Items listed in a dataset:

● ● ● ● ●

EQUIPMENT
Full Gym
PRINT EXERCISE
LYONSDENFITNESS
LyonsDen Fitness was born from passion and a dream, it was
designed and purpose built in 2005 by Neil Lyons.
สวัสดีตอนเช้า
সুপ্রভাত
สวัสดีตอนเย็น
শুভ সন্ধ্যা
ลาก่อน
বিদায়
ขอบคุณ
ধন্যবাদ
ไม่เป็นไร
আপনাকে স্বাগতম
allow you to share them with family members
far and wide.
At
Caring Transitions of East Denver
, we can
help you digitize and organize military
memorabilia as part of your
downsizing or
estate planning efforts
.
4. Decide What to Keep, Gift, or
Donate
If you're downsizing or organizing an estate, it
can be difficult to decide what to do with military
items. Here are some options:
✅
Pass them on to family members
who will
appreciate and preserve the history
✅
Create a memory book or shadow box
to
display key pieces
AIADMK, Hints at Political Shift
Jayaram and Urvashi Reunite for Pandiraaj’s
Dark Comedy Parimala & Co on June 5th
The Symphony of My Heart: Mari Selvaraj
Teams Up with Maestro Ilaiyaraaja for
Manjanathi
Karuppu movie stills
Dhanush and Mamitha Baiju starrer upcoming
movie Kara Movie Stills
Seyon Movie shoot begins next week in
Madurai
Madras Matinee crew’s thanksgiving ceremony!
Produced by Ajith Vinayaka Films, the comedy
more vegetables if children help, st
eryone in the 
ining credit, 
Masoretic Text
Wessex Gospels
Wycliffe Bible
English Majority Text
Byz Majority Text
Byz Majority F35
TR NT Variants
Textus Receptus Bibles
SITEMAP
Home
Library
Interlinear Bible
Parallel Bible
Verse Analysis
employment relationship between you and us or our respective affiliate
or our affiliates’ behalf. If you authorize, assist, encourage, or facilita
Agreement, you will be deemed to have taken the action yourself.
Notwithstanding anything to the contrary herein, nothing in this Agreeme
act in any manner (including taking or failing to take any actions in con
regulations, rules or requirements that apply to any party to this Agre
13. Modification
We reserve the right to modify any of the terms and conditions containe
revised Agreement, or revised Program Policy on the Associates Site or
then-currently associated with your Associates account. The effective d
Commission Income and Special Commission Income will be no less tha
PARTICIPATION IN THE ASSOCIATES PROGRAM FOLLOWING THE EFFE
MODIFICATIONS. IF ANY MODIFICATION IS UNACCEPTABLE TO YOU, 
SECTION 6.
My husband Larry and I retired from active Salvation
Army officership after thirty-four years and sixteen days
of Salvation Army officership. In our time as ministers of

● ● ● ● ●

__Required action__
Your task is to reproduce all the records above exactly as they appear.

__Solution to this problem__
EQUIPMENT
Full Gym
PRINT EXERCISE
LYONSDENFITNESS
LyonsDen Fitness was born from passion and a dream, it was
designed and purpose built in 2005 by Neil Lyons.
สวัสดีตอนเช้า
সুপ্রভাত
สวัสดีตอนเย็น
শুভ সন্ধ্যা
ลาก่อน
বিদায়
ขอบคุณ
ধন্যবাদ
ไม่เป็นไร
আপনাকে স্বাগতম
allow you to share them with family members
far and wide.
At
Caring Transitions of East Denver
, we can
help you digitize and organize military
memorabilia as part of your
downsizing or
estate planning efforts
.
4. Decide What to Keep, Gift, or
Donate
If you're downsizing or organizing an estate, it
can be difficult to decide what to do with military
items. Here are some options:
✅
Pass them on to family members
who will
appreciate and preserve the history
✅
Create a memory book or shadow box
to
display key pieces
AIADMK, Hints at Political Shift
Jayaram and Urvashi Reunite for Pandiraaj’s
Dark Comedy Parimala & Co on June 5th
The Symphony of My Heart: Mari Selvaraj
Teams Up with Maestro Ilaiyaraaja for
Manjanathi
Karuppu movie stills
Dhanush and Mamitha Baiju starrer upcoming
movie Kara Movie Stills
Seyon Movie shoot begins next week in
Madurai
Madras Matinee crew’s thanksgiving ceremony!
Produced by Ajith Vinayaka Films, the comedy
more vegetables if children help, st
eryone in the 
ining credit, 
Masoretic Text
Wessex Gospels
Wycliffe Bible
English Majority Text
Byz Majority Text
Byz Majority F35
TR NT Variants
Textus Receptus Bibles
SITEMAP
Home
Library
Interlinear Bible
Parallel Bible
Verse Analysis
employment relationship between you and us or our respective affiliate
or our affiliates’ behalf. If you authorize, assist, encourage, or facilita
Agreement, you will be deemed to have taken the action yourself.
Notwithstanding anything to the contrary herein, nothing in this Agreeme
act in any manner (including taking or failing to take any actions in con
regulations, rules or requirements that apply to any party to this Agre
13. Modification
We reserve the right to modify any of the terms and conditions containe
revised Agreement, or revised Program Policy on the Associates Site or
then-currently associated with your Associates account. The effective d
Commission Income and Special Commission Income will be no less tha
PARTICIPATION IN THE ASSOCIATES PROGRAM FOLLOWING THE EFFE
MODIFICATIONS. IF ANY MODIFICATION IS UNACCEPTABLE TO YOU, 
SECTION 6.
My husband Larry and I retired from active Salvation
Army officership after thirty-four years and sixteen days
of Salvation Army officership. In our time as ministers of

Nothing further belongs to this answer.